Non, Ségolène Royal n’est pas la seule à reprendre le porte-flambeau du féminisme glamour. A Hollywood, on peut en compter quelques-unes, encore majoritairement minoritaires, pas vraiment organisées, mais qui balancent quelques films pour la cause Girl power, sans jamais renoncer à ce qu’Alain Duhamel appelle leur grâce de ballerine. Karyn Kusama fait bien sûr partie de ces résistantes modernes, forte comme un homme et féminine jusqu’au bout des doigts. Quelques années avant Million dollar baby, Girlfight, portrait d’une jeune boxeuse, s’attachait à harmoniser le monde des femmes et celui des hommes, sculptant dans l’imposante musculature de Michelle Rodriguez une nouvelle forme de grâce virile. Aeon flux radicalise la trajectoire. On y trouve un défi formel similaire (après le vestiaire des garçons, vampiriser leurs bouquins de SF préférés) et surtout une glorification nietzschéenne de la surfemme. Charlize Theron y joue une super résistante d’un système concentrationnaire du XXVe siècle, pasionaria d’une organisation secrète où les femmes tiennent les rênes du pouvoir.

Seulement voila, sans vouloir passer pour des machos, on constate qu’Aeon flux s’est totalement rétamé au box-office américain, ce qui a conduit les studios a placardiser le film pour le reste du monde, limitant ses copies au maximum. Argument bassement comptable certes, mais qui dans ce cas explique beaucoup de choses. Notamment le positionnement du film, particulièrement bancal sinon roublard, un peu série B pour ados (mâles) un peu formaliste expérimentalo-politique, qui prouve que Karyn Kusama ne sait pas très bien faire du cinéma de contrebandier, ménageant trop la chèvre et le chou. Difficile donc de savoir à qui s’adresse le film, s’il faut apprécier le respect des règles ou au contraire se laisser guider par quelques traces de subversion. Le peuple adolescent ? Assez sexy (Charlize Theron tout de même) mais pas aussi violent et codifié qu’un Underworld par exemple. Les intellos et les militantes ? Trop complaisant envers les lois de l’entertainment et trop subliminal, voire simplet sur le fond.

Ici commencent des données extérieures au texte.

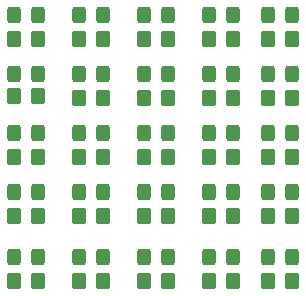
<source format=gbr>
%TF.GenerationSoftware,KiCad,Pcbnew,7.0.6-7.0.6~ubuntu20.04.1*%
%TF.CreationDate,2023-07-18T17:21:29-05:00*%
%TF.ProjectId,basic_microcontroller,62617369-635f-46d6-9963-726f636f6e74,rev?*%
%TF.SameCoordinates,Original*%
%TF.FileFunction,Paste,Bot*%
%TF.FilePolarity,Positive*%
%FSLAX46Y46*%
G04 Gerber Fmt 4.6, Leading zero omitted, Abs format (unit mm)*
G04 Created by KiCad (PCBNEW 7.0.6-7.0.6~ubuntu20.04.1) date 2023-07-18 17:21:29*
%MOMM*%
%LPD*%
G01*
G04 APERTURE LIST*
G04 Aperture macros list*
%AMRoundRect*
0 Rectangle with rounded corners*
0 $1 Rounding radius*
0 $2 $3 $4 $5 $6 $7 $8 $9 X,Y pos of 4 corners*
0 Add a 4 corners polygon primitive as box body*
4,1,4,$2,$3,$4,$5,$6,$7,$8,$9,$2,$3,0*
0 Add four circle primitives for the rounded corners*
1,1,$1+$1,$2,$3*
1,1,$1+$1,$4,$5*
1,1,$1+$1,$6,$7*
1,1,$1+$1,$8,$9*
0 Add four rect primitives between the rounded corners*
20,1,$1+$1,$2,$3,$4,$5,0*
20,1,$1+$1,$4,$5,$6,$7,0*
20,1,$1+$1,$6,$7,$8,$9,0*
20,1,$1+$1,$8,$9,$2,$3,0*%
G04 Aperture macros list end*
%ADD10RoundRect,0.250000X0.325000X0.450000X-0.325000X0.450000X-0.325000X-0.450000X0.325000X-0.450000X0*%
%ADD11RoundRect,0.250000X0.350000X0.450000X-0.350000X0.450000X-0.350000X-0.450000X0.350000X-0.450000X0*%
G04 APERTURE END LIST*
D10*
%TO.C,D25*%
X145525000Y-110500000D03*
X143475000Y-110500000D03*
%TD*%
%TO.C,D13*%
X156525000Y-100000000D03*
X154475000Y-100000000D03*
%TD*%
D11*
%TO.C,R21*%
X145500000Y-102000000D03*
X143500000Y-102000000D03*
%TD*%
%TO.C,R24*%
X156500000Y-107000000D03*
X154500000Y-107000000D03*
%TD*%
D10*
%TO.C,D5*%
X145525000Y-90000000D03*
X143475000Y-90000000D03*
%TD*%
D11*
%TO.C,R18*%
X161500000Y-102000000D03*
X159500000Y-102000000D03*
%TD*%
D10*
%TO.C,D17*%
X161525000Y-105000000D03*
X159475000Y-105000000D03*
%TD*%
D11*
%TO.C,R20*%
X151000000Y-102000000D03*
X149000000Y-102000000D03*
%TD*%
D10*
%TO.C,D18*%
X156525000Y-105000000D03*
X154475000Y-105000000D03*
%TD*%
D11*
%TO.C,R15*%
X151000000Y-97000000D03*
X149000000Y-97000000D03*
%TD*%
%TO.C,R16*%
X145500000Y-97000000D03*
X143500000Y-97000000D03*
%TD*%
D10*
%TO.C,D23*%
X156525000Y-110500000D03*
X154475000Y-110500000D03*
%TD*%
D11*
%TO.C,R25*%
X151000000Y-107000000D03*
X149000000Y-107000000D03*
%TD*%
D10*
%TO.C,D4*%
X151025000Y-90000000D03*
X148975000Y-90000000D03*
%TD*%
%TO.C,D26*%
X140025000Y-110500000D03*
X137975000Y-110500000D03*
%TD*%
D11*
%TO.C,R12*%
X140000000Y-92000000D03*
X138000000Y-92000000D03*
%TD*%
D10*
%TO.C,D19*%
X151025000Y-105000000D03*
X148975000Y-105000000D03*
%TD*%
D11*
%TO.C,R23*%
X161500000Y-107000000D03*
X159500000Y-107000000D03*
%TD*%
%TO.C,R11*%
X145500000Y-92000000D03*
X143500000Y-92000000D03*
%TD*%
%TO.C,R8*%
X161500000Y-92000000D03*
X159500000Y-92000000D03*
%TD*%
%TO.C,R30*%
X151000000Y-112500000D03*
X149000000Y-112500000D03*
%TD*%
%TO.C,R29*%
X156500000Y-112500000D03*
X154500000Y-112500000D03*
%TD*%
D10*
%TO.C,D14*%
X151025000Y-100000000D03*
X148975000Y-100000000D03*
%TD*%
D11*
%TO.C,R14*%
X156500000Y-97000000D03*
X154500000Y-97000000D03*
%TD*%
%TO.C,R9*%
X156500000Y-92000000D03*
X154500000Y-92000000D03*
%TD*%
D10*
%TO.C,D10*%
X145525000Y-95000000D03*
X143475000Y-95000000D03*
%TD*%
%TO.C,D16*%
X140025000Y-100000000D03*
X137975000Y-100000000D03*
%TD*%
%TO.C,D21*%
X140025000Y-105000000D03*
X137975000Y-105000000D03*
%TD*%
D11*
%TO.C,R10*%
X151000000Y-92000000D03*
X149000000Y-92000000D03*
%TD*%
%TO.C,R13*%
X161500000Y-97000000D03*
X159500000Y-97000000D03*
%TD*%
D10*
%TO.C,D7*%
X161525000Y-95000000D03*
X159475000Y-95000000D03*
%TD*%
%TO.C,D12*%
X161525000Y-100000000D03*
X159475000Y-100000000D03*
%TD*%
%TO.C,D8*%
X156525000Y-95000000D03*
X154475000Y-95000000D03*
%TD*%
%TO.C,D20*%
X145525000Y-105000000D03*
X143475000Y-105000000D03*
%TD*%
D11*
%TO.C,R32*%
X140000000Y-112500000D03*
X138000000Y-112500000D03*
%TD*%
D10*
%TO.C,D22*%
X161525000Y-110500000D03*
X159475000Y-110500000D03*
%TD*%
%TO.C,D6*%
X140025000Y-90000000D03*
X137975000Y-90000000D03*
%TD*%
%TO.C,D24*%
X151025000Y-110500000D03*
X148975000Y-110500000D03*
%TD*%
D11*
%TO.C,R17*%
X140000000Y-96900000D03*
X138000000Y-96900000D03*
%TD*%
%TO.C,R26*%
X145500000Y-107000000D03*
X143500000Y-107000000D03*
%TD*%
D10*
%TO.C,D9*%
X151025000Y-95000000D03*
X148975000Y-95000000D03*
%TD*%
%TO.C,D2*%
X161525000Y-90000000D03*
X159475000Y-90000000D03*
%TD*%
D11*
%TO.C,R22*%
X140000000Y-102000000D03*
X138000000Y-102000000D03*
%TD*%
%TO.C,R31*%
X145500000Y-112500000D03*
X143500000Y-112500000D03*
%TD*%
D10*
%TO.C,D3*%
X156525000Y-90000000D03*
X154475000Y-90000000D03*
%TD*%
%TO.C,D11*%
X140025000Y-95000000D03*
X137975000Y-95000000D03*
%TD*%
D11*
%TO.C,R28*%
X161500000Y-112500000D03*
X159500000Y-112500000D03*
%TD*%
%TO.C,R19*%
X156500000Y-102000000D03*
X154500000Y-102000000D03*
%TD*%
D10*
%TO.C,D15*%
X145525000Y-100000000D03*
X143475000Y-100000000D03*
%TD*%
D11*
%TO.C,R27*%
X140000000Y-107000000D03*
X138000000Y-107000000D03*
%TD*%
M02*

</source>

Le film s’en trouve réduit à rester seul avec lui-même, mais ce délestage le rend incroyablement léger. Et si Kusama n’a pas toujours d’idées fortes, elle sait trouver une réelle musicalité dans le rythme et le défilement visuel, sacré sens de la fluidité qui permet d’aspirer toutes les lourdeurs de l’action. On pense à cette séquence foireuse où Charlize Théron franchit les lignes ennemies à coups de saltos arrière, déjouant une mitraille de plantes carnivores grotesques. Malgré la faible intensité dramatique, les invraisemblances surréalistes du scénario (mêmes touchées, les filles rebondissent de plus belle), la scène glisse, portée par le plaisir toujours vert de barboter dans un biotope numérique. Parfaitement lisse et aqueux, le film plane dans une luxuriance hippie, où art déco, cyberpunk et magasins bio (on mange beaucoup de fruits exotiques dans Aeon flux) co-existent dans une seule et même couche de l’image. Il faut voir la manière dont Kusama globalise l’espace en un rien de temps, le dilue ou le coule en un seul mouvement d’appareil. C’est en fin de compte sur l’édification d’une posture qu’elle s’en sort le mieux. Bien joli petit objet que ce Aeon flux, aussi mignon et stylé qu’un iPod.